SEC says audits for listed companies improving

5_SECIn a sign of improving transparency and professionalism, Thailand’s Securities and Exchange Commission, the regulator for the Kingdom’s capital markets, said last week that the quality of work done by auditing firms for listed companies has improved significantly, helping create a stronger eco-system for financial reporting.

“Ultimately, our goal is to develop an ecosystem that can upgrade accounting standards of listed firms in the long term,” said Prakid Punyashthiti, senior assistant secretary-general at the Securities and Exchange Commission (SEC).

Thailand has made great advances in transparency, auditing and financial reporting in the private sector over the past two decades. The Asian economic crisis of 1997 in particular was a motivating factor to improve financial transparency, as many Thai listed companies sought financial assistance from banks and other institutions as well as new investors, and a lack of transparency and weak auditing systems wereseen as handicaps.

Prakid said that from 2013-15 the SEC’s Independent Audit Inspection Activities Reports found significant progress in the quality control of audit firms and the audit work quality of listed companies.
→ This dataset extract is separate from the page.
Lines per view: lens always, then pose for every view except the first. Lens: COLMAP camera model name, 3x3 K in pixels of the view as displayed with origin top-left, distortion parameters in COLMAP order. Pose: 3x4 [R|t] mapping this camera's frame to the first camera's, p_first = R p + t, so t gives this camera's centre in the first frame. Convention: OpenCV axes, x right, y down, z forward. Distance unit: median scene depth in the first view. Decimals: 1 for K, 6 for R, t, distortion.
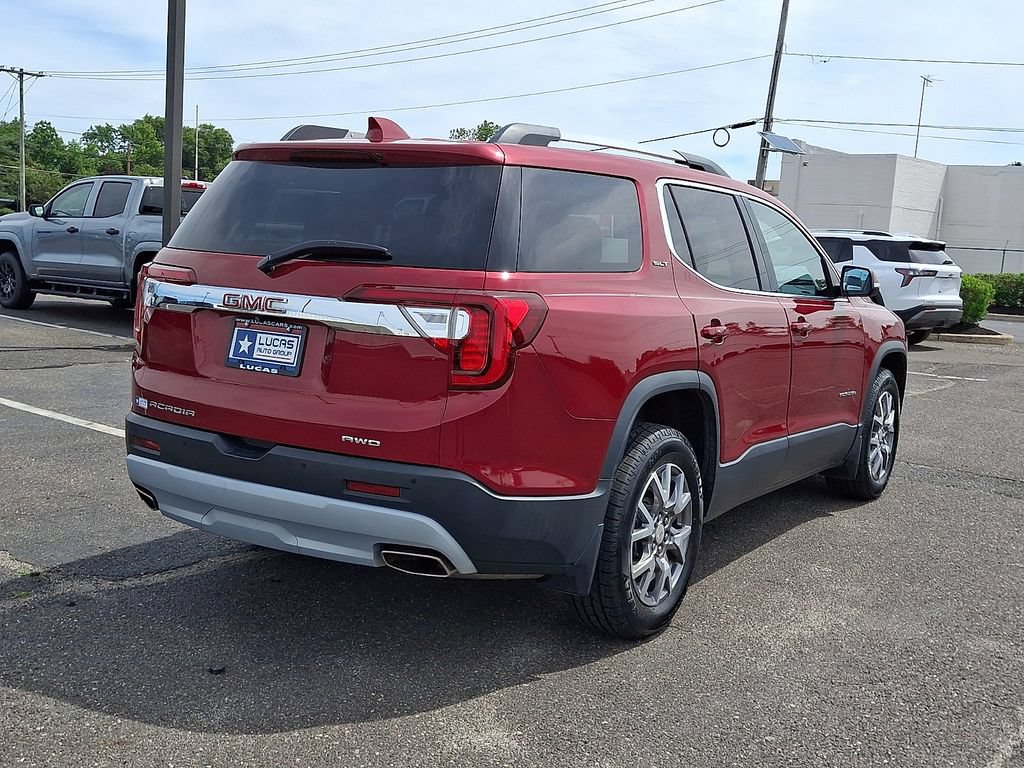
lens RADIAL K [[1127.2, 0, 498.1], [0, 1127.2, 384.3], [0, 0, 1]] dist [0.189752, -0.445102]
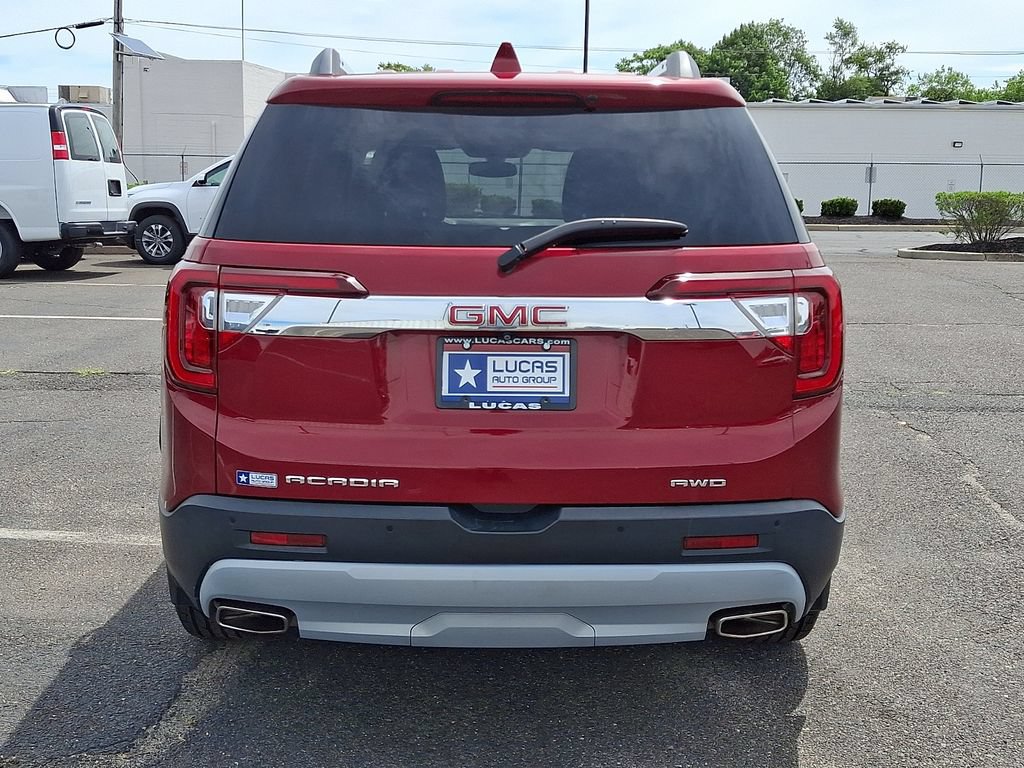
lens RADIAL K [[1181.7, 0, 482.0], [0, 1181.7, 372.7], [0, 0, 1]] dist [0.213982, -0.536551]
pose [[0.836725, -0.136007, 0.530466, -0.573711], [0.104544, 0.990524, 0.089062, -0.095284], [-0.537552, -0.019063, 0.843015, 0.358157]]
The overall results showed continued improvement in the work of all 25 audit firms and individual approved auditors.

Last year, the SEC called on auditing firms to conduct, submit and publish their own transparency reports to promote detailed disclosures of their legal structure, governance and the quality controls employed in audit practice. The SEC has reviewed those reports as part of its monitoring process of audit firms.

Rapee Sucharitakul, the SEC Secretary-General said at the time that, “transparency reports will be an important mechanism in enhancing reliability of financial reports and thus generating benefits to the private sector and enhancing transparency in accounting professions. Listed companies can use the report for choosing audit firms that suit to their businesses while the report will help in promoting the quality of work of audit firms.”

The steadily improving quality of financial reporting and transparency led to the European Union allowing listed Thai firms to raise money in the continent’s capital markets using audits by Thailand-based auditing firms and not having to be re-audited by EU-based firms. Most of the world’s leading auditing firms, such as PricewaterhouseCoopers and KPMG, have Thailand offices.

Prakid noted that not every auditing firm in Thailand is meeting the new higher standards, but that those firms account for audits on about 10 percent of listed companies. He urged listed firms to choose auditors based on their quality track record as opposed to price.

“In the long run, a reliable quality control system will support auditors and their teams in providing high-quality work. This means audit committees would be able to do their job more efficiently as well,” Prakid said.